* What is expected
Every entry below is to be copied word for word, with its pictures removed.

* Data supplied
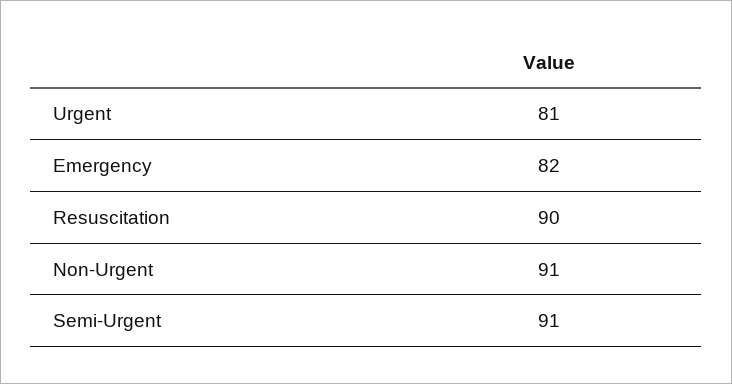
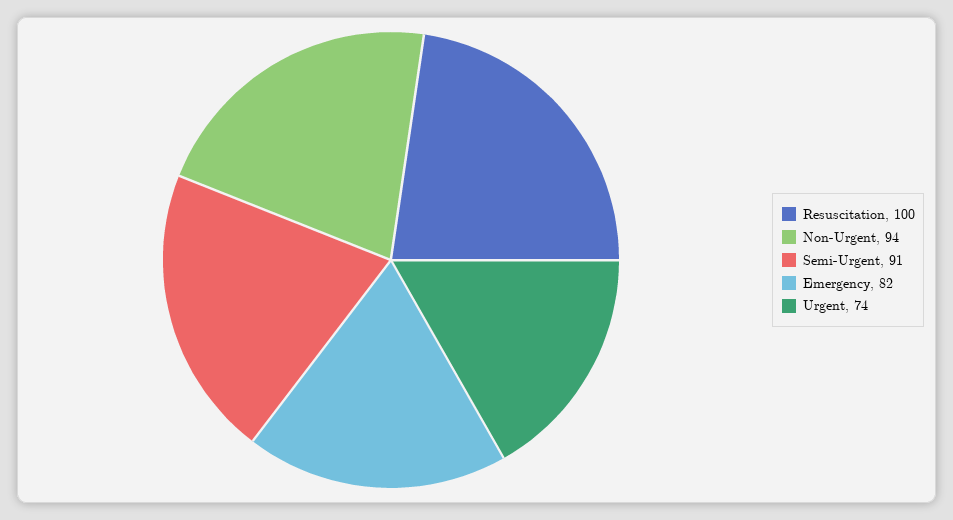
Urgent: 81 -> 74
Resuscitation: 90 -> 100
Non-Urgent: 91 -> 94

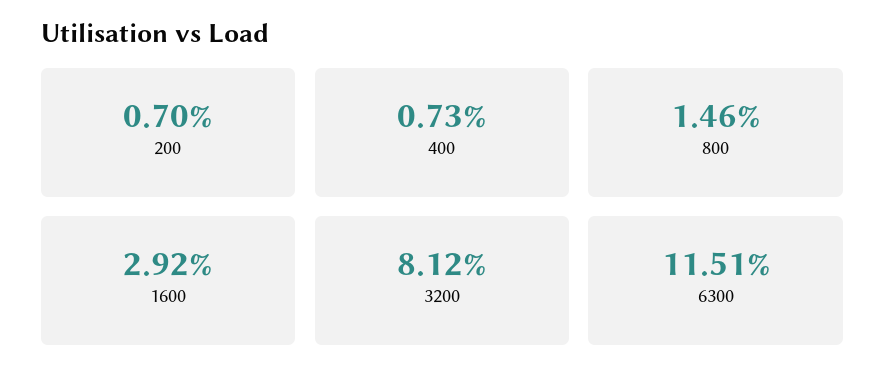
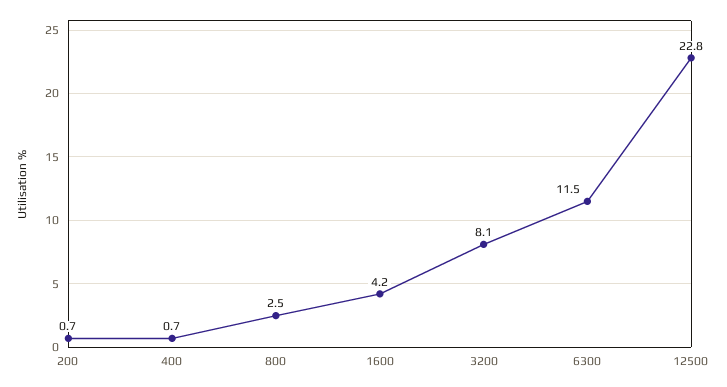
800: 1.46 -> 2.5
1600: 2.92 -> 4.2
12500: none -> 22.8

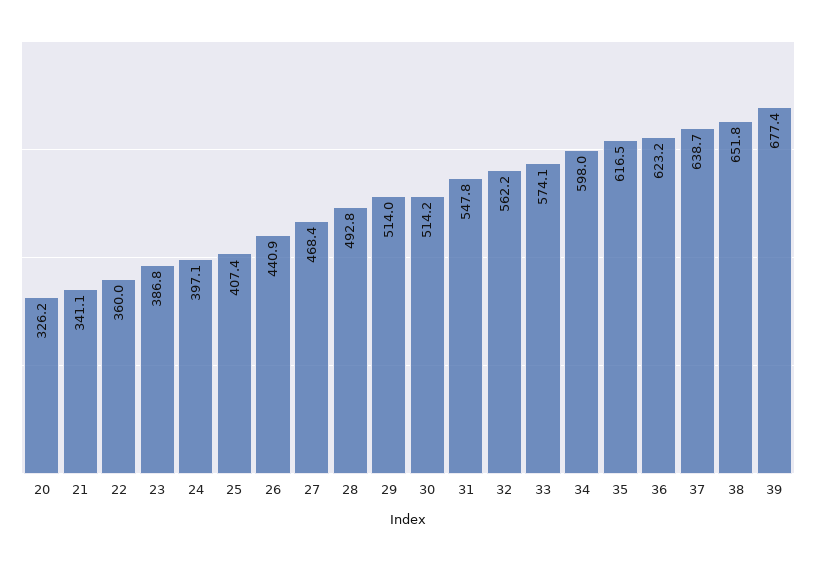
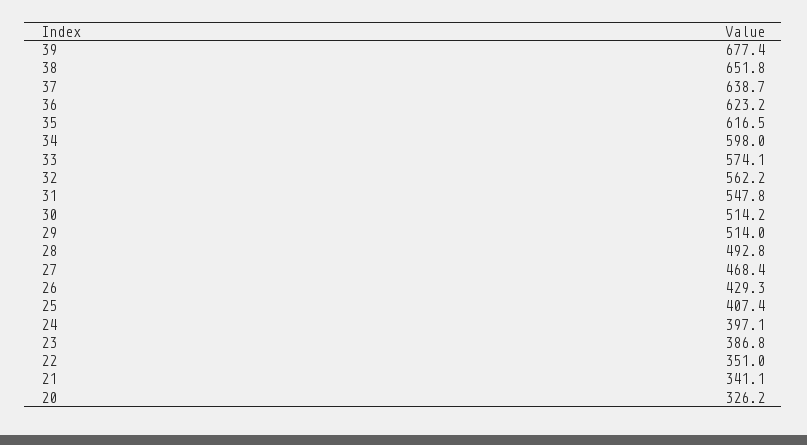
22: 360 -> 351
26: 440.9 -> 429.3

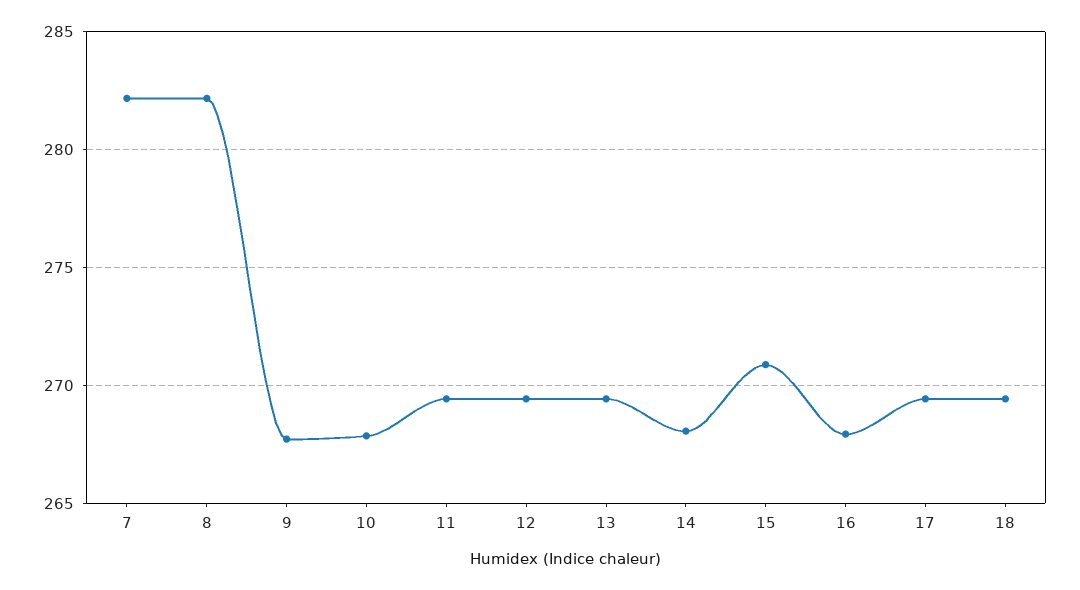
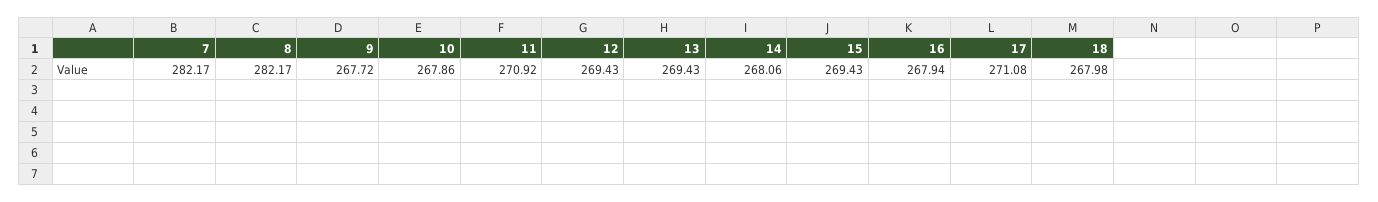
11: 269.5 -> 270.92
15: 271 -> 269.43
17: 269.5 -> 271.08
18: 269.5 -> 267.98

* Reply
Urgent: 81 -> 74
Resuscitation: 90 -> 100
Non-Urgent: 91 -> 94

800: 1.46 -> 2.5
1600: 2.92 -> 4.2
12500: none -> 22.8

22: 360 -> 351
26: 440.9 -> 429.3

11: 269.5 -> 270.92
15: 271 -> 269.43
17: 269.5 -> 271.08
18: 269.5 -> 267.98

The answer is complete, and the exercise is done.